• **Exercise description**
In the material below, identify each line bearing the word "format". Reproduce those lines.

• **Supplied material**
········

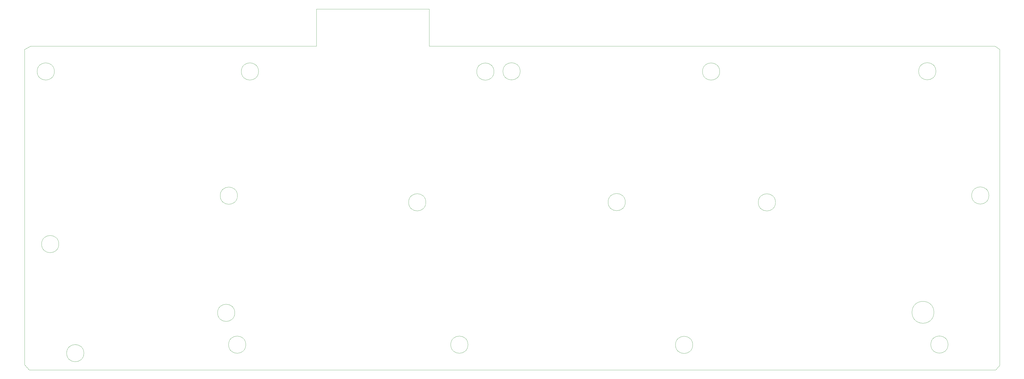
<source format=gbr>
%TF.GenerationSoftware,KiCad,Pcbnew,(6.0.11)*%
%TF.CreationDate,2023-11-05T18:47:01-08:00*%
%TF.ProjectId,keyboard,6b657962-6f61-4726-942e-6b696361645f,rev?*%
%TF.SameCoordinates,Original*%
%TF.FileFunction,Profile,NP*%
%FSLAX46Y46*%
G04 Gerber Fmt 4.6, Leading zero omitted, Abs format (unit mm)*
G04 Created by KiCad (PCBNEW (6.0.11)) date 2023-11-05 18:47:01*
%MOMM*%
%LPD*%
G01*
G04 APERTURE LIST*
%TA.AperFunction,Profile*%
%ADD10C,0.050000*%
%TD*%
G04 APERTURE END LIST*
D10*
X20320000Y-81534000D02*
X22606000Y-80264000D01*
X100863400Y-182575200D02*
G75*
G03*
X100863400Y-182575200I-3300000J0D01*
G01*
X105079800Y-194792600D02*
G75*
G03*
X105079800Y-194792600I-3300000J0D01*
G01*
X392176000Y-204470000D02*
X22098000Y-204470000D01*
X175260000Y-66040000D02*
X132080000Y-66040000D01*
X373964200Y-194741800D02*
G75*
G03*
X373964200Y-194741800I-3300000J0D01*
G01*
X20320000Y-202438000D02*
X20320000Y-81534000D01*
X368563000Y-182372000D02*
G75*
G03*
X368563000Y-182372000I-4200000J0D01*
G01*
X393700000Y-81534000D02*
X393700000Y-202692000D01*
X101879400Y-137642600D02*
G75*
G03*
X101879400Y-137642600I-3300000J0D01*
G01*
X391922000Y-80264000D02*
X393700000Y-81534000D01*
X200101200Y-90043000D02*
G75*
G03*
X200101200Y-90043000I-3300000J0D01*
G01*
X109956600Y-89992200D02*
G75*
G03*
X109956600Y-89992200I-3300000J0D01*
G01*
X22098000Y-204470000D02*
X20320000Y-202438000D01*
X190144400Y-194792600D02*
G75*
G03*
X190144400Y-194792600I-3300000J0D01*
G01*
X250393200Y-140106400D02*
G75*
G03*
X250393200Y-140106400I-3300000J0D01*
G01*
X276199600Y-194868800D02*
G75*
G03*
X276199600Y-194868800I-3300000J0D01*
G01*
X210134200Y-89941400D02*
G75*
G03*
X210134200Y-89941400I-3300000J0D01*
G01*
X174015400Y-140182600D02*
G75*
G03*
X174015400Y-140182600I-3300000J0D01*
G01*
X43076400Y-198045801D02*
G75*
G03*
X43076400Y-198045801I-3300000J0D01*
G01*
X175260000Y-80264000D02*
X391922000Y-80264000D01*
X286537400Y-90017600D02*
G75*
G03*
X286537400Y-90017600I-3300000J0D01*
G01*
X307898800Y-140208000D02*
G75*
G03*
X307898800Y-140208000I-3300000J0D01*
G01*
X33477200Y-156210000D02*
G75*
G03*
X33477200Y-156210000I-3300000J0D01*
G01*
X132080000Y-80264000D02*
X22606000Y-80264000D01*
X393700000Y-202692000D02*
X392176000Y-204470000D01*
X369316000Y-89916000D02*
G75*
G03*
X369316000Y-89916000I-3300000J0D01*
G01*
X132080000Y-66040000D02*
X132080000Y-80264000D01*
X175260000Y-66040000D02*
X175260000Y-80264000D01*
X31775400Y-89992200D02*
G75*
G03*
X31775400Y-89992200I-3300000J0D01*
G01*
X389610600Y-137566400D02*
G75*
G03*
X389610600Y-137566400I-3300000J0D01*
G01*
M02*

</source>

········

• **Solution below**
<source format=gbr>
G04 Gerber Fmt 4.6, Leading zero omitted, Abs format (unit mm)*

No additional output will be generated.